TO-DO ITEM A —
Collect every line of the records that contains the word "nosso", treating uppercase and lowercase letters as different.

EXERCISE PASSAGE —
•••••
BTW, I independently invented the equivalent of `apply_if' and
described it publicly under the name `type_inner_if' (although I
recall it wasn't the first name I gave to the metafunction):

  http://lists.boost.org/MailArchives/boost/msg12815.php

IIRC, MPL didn't have `apply_if' at the time.

Ever since I first used template metaprogramming, I have been
searching for a template metaprogramming "style" (a minimal and
unambiquous set of rules to follow), that would make template
metaprogramming as simple as ordinary programming. Most template
metaprograms are fundamentally very simple (usually next to
trivial), but the simplicity is hidden behind a ton of intricate
syntax and evaluation order annotations.

>Your algorithms, such as:
>
>template<class l>
>struct SIEVE
> : CONS<HEAD<l>,
> SIEVE<FILTER<NOT_DIVISIBLE_BY<HEAD<l> >,
> TAIL<l> > > > {};

The above is from an old version of the library. You might want to
get the latest snapshot, which has a couple of important
improvements. You can find the latest snapshot at:

  http://groups.yahoo.com/group/boost/files/LazyMPL/

...

> http://thread.gmane.org/gmane.comp.lib.boost.devel/73829).
>
>However, as shown in the posting by Aleksey, it was considered and
>reconsidered during MPL development, but dropped, due to not at
>least problems with passing nullary metafunctions to functions,
>without evaluating them in the passing.
•••••
DATASET ENTRIES —
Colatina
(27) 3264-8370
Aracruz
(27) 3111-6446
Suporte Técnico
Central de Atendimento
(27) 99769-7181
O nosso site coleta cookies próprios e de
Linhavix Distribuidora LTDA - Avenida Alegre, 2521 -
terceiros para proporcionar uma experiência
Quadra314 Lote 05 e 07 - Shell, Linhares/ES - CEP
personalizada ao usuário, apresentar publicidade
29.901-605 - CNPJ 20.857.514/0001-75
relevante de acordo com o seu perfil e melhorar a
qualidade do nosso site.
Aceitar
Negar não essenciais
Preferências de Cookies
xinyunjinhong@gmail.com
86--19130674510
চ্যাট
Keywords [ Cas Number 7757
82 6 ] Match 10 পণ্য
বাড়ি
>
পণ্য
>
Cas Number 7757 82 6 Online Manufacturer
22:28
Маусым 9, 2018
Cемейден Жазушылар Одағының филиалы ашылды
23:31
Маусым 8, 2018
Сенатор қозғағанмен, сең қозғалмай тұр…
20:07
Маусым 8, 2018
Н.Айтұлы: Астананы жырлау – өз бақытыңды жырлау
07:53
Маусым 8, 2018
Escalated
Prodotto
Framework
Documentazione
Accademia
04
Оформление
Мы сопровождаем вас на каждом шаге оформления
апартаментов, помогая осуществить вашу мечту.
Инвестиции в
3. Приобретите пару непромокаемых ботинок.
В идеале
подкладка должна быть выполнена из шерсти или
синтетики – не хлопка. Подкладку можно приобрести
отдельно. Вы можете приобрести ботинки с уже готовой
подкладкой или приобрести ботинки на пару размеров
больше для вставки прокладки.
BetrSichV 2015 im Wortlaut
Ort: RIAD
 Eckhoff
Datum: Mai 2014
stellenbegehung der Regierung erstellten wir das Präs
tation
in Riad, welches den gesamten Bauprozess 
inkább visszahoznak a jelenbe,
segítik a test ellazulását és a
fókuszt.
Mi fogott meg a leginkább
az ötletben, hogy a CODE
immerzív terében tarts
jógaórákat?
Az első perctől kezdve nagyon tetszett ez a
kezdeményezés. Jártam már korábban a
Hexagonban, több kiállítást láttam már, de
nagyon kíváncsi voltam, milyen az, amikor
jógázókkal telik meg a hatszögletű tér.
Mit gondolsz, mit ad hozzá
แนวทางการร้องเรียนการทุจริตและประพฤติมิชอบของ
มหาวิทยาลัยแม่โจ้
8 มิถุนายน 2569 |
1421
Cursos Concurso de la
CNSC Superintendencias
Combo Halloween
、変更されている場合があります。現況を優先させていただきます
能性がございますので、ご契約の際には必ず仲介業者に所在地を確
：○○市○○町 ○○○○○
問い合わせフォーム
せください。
•••••
TO-DO ITEM B —
In the forum excerpt on template metaprogramming, rewrite the paragraph beginning "Ever since I first used template metaprogramming" more briefly, keeping its main facts.

RESPONSE A —
O nosso site coleta cookies próprios e de
qualidade do nosso site.

RESPONSE B —
Since first using template metaprogramming, I have sought a "style": a minimal set of rules that would make it as simple as ordinary programming. Most template metaprograms are basically very simple, but intricate syntax and evaluation order annotations hide that simplicity.